Since my confirmation, the conflict with my family’s church has only worsened. I felt a strong obligation to support my wife in raising our children in that church, so the elders granted that I would still be welcome to attend, so long as I agreed not to discuss Catholic doctrines. Having no interest in stirring controversy, I gladly agreed and kept my promise.

Yet my very presence as a Spirit-filled Christian in their midst became a threat to their belief that Catholics are not Christian, which they wanted the congregation to hold to. In the summer of 2023, the elders voted to ban me from the premises of the church, going so far as to send the deacons to confront me at a Vacation Bible School event for parents to compel me to leave. When I pushed back on their accusation that I was “proselytizing,” they considered the matter again, deciding that my simply being Catholic was sufficient reason to ban me from the church — this time using their otherwise renounced magisterial authority to apply to me the command in Romans 16 to avoid false teachers!

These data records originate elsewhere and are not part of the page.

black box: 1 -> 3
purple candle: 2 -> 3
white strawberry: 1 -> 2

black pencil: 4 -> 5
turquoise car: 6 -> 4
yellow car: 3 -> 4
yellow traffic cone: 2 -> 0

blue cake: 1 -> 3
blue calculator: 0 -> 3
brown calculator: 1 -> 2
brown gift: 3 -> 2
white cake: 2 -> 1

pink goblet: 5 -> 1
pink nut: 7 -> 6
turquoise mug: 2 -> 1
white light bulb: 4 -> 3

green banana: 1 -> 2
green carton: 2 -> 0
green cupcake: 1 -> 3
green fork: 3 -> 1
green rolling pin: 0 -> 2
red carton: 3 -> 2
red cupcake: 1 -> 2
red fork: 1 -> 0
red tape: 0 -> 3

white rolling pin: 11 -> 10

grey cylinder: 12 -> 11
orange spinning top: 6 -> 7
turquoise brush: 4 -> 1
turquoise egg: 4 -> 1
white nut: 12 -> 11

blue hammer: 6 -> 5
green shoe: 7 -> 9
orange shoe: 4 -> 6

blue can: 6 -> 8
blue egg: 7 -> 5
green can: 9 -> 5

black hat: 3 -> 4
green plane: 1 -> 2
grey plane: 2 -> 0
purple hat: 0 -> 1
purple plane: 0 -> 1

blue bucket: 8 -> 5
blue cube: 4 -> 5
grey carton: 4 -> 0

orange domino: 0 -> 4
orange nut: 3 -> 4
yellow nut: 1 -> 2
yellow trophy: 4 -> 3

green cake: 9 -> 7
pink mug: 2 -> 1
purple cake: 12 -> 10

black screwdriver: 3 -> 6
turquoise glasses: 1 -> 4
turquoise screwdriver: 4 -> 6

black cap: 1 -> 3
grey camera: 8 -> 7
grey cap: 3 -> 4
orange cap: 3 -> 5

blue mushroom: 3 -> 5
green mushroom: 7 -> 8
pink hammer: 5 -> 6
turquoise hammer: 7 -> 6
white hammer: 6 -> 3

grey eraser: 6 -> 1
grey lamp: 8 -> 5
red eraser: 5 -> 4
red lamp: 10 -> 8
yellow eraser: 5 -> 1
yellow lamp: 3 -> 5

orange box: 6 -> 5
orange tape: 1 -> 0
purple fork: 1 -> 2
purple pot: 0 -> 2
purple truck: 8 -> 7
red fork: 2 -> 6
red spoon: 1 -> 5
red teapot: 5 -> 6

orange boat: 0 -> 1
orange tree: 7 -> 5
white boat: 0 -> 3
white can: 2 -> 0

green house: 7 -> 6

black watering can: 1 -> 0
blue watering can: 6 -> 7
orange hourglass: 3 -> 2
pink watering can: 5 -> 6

Since becoming Catholic, I have experienced a spiritual revival, marked by a significant healing of my mental health problems and a renewed desire to use my gifts to build up the Church. I help teach RCIA and have started a local evangelism team for St. Paul’s Street Evangelization. Still, I feel deeply the wounds of division caused by the Protestant revolt, as these are manifest within my family. I continue to pray and strive for a unified family life that mirrors the unity of all Christians that Christ prayed for and that will be ultimately realized when He returns.


Jeremy Noonan

After graduating from Georgia Tech with chemical engineering degree, Jeremy Noonan worked on staff with Campus Crusade for Christ for five years where he met his also redheaded wife. They have four redheaded children ages 11 to 20. Following multiple, very public ethics conflicts with public schools, he found his way to St Mary’s Academy in Georgia where he teaches high school science and math.